The REACT study was a randomized controlled trial comparing a six-week (short) Epclusa regimen with a 12-week (standard) regimen among people who contracted HCV within the past 12 months, including people who inject drugs and people with HIV coinfection. The participants were randomized evenly into the two treatment arms.
The study was operated out of 24 sites in eight Western countries. It was set to enroll 250 people, but the randomized design was discontinued early when it became clear that the shortened regimen was associated with a higher rate of viral relapse compared with the standard regimen. At that point, anyone who had been randomized to the six-week regimen and was still taking Epclusa was switched to the 12-week regimen.
The final analysis included all 192 people who were randomized, including 93 people in the short treatment arm and 99 people in the standard treatment arm. (Four other people were not included in the analysis because they were in the middle of their six weeks of treatment when the randomization of the study was canceled.)
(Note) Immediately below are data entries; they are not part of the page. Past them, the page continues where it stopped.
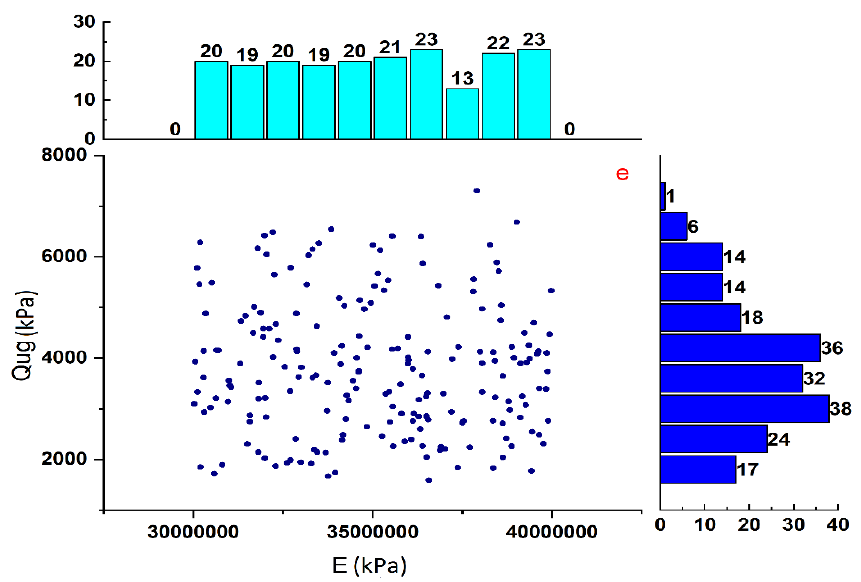
Figure 6. Marginal plot for the pile group capacity ( Qug ) with ( a ) qc 0, ( b ) qc 1, ( c ) qc 2, ( d ) qc , and ( e ) E .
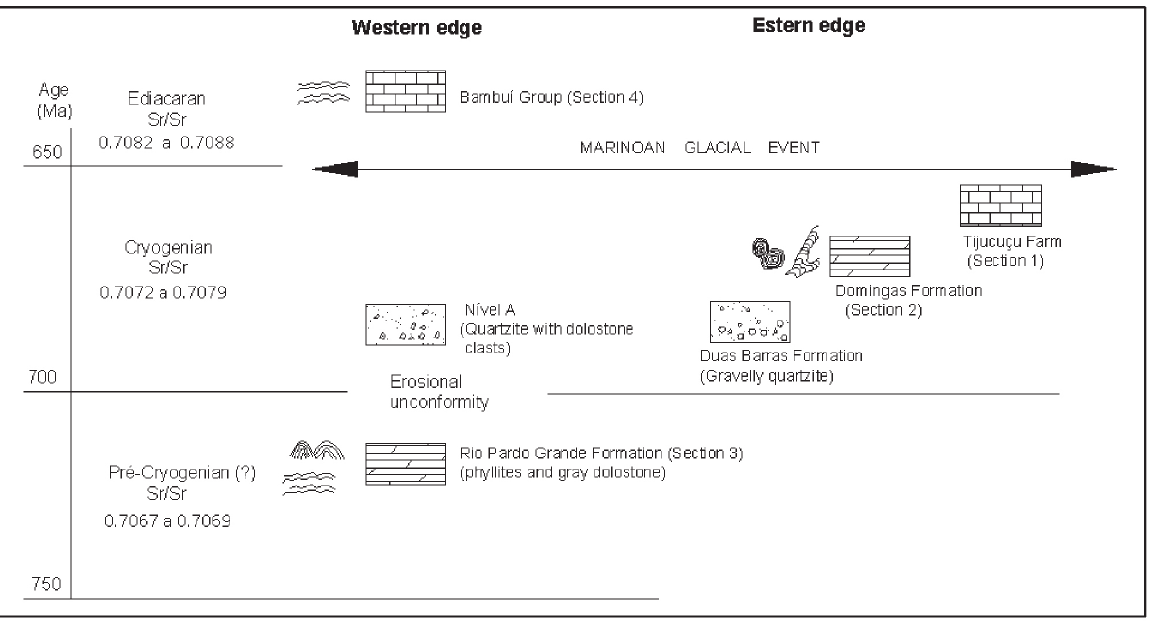
Figure 13 - Correlation between the different lithological units chemostratigraphic data observed in the Espinhaço Ridge sections in this study. Relationship between ages and 87 Sr/ 86 Sr composition were obtained in Halverson et al.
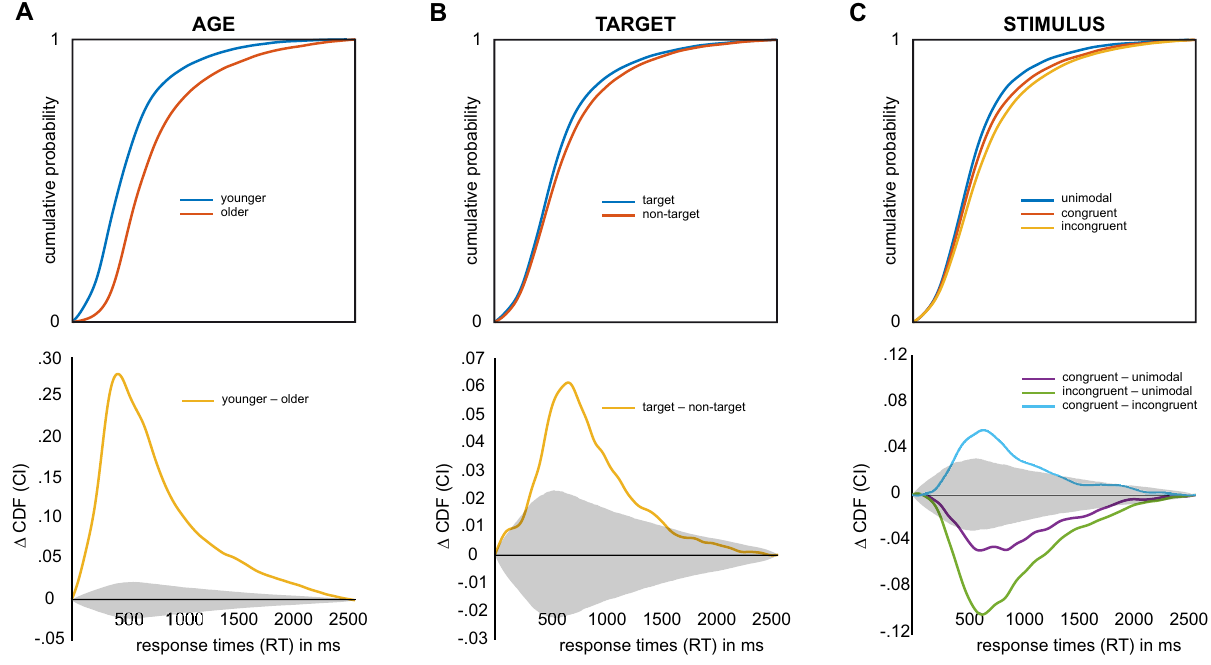
Figure 3. Main effects of AGE, TARGET and STIMULUS on cumulative distribution functions (CDFs) of response times (RTs). Grey shaded areas depict confidence intervals corrected for multiple testing. ( A ) (top) CDFs broken down by AGE. (bottom) Pairwise differences between AGE groups. ( B ) (top) CDFs broken down by TARGET. (bottom) Pairwise differences between TARGET conditions. ( C ) (top) CDFs broken down by STIMULUS. (bottom) Pairwise differences between STIMULUS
Of those included in the analysis, 96% were men, and 69% had HIV coinfection. The median age was 43 years old. Eighty-three percent were white, and 4% were Asian. Twenty-one percent contracted HCV via injection drug use, and 72% did so through sex between men.
Ninety-one percent of participants in both the six- and 12-week treatment arms achieved a sustained virologic response 12 weeks after completing therapy, considered a cure. However, nine people (9%) in the short treatment arm experienced a viral relapse, compared with just two (2%) in the standard treatment arm.
When the study authors excluded from the analysis non-virologic reasons for a lack of a cure, including being lost to follow-up (five people), death (two people) and reinfection with HCV (five people), the cure rate was just 89% in the short treatment arm, compared with 98% in the standard treatment arm.
Just one person in the study discontinued treatment. Ninety-three percent of the participants took more than 90% of their Epclusa doses.
The study authors concluded that a shortened Epclusa regimen is associated with too high a rate of viral relapse to be feasible for those recently infected with HCV.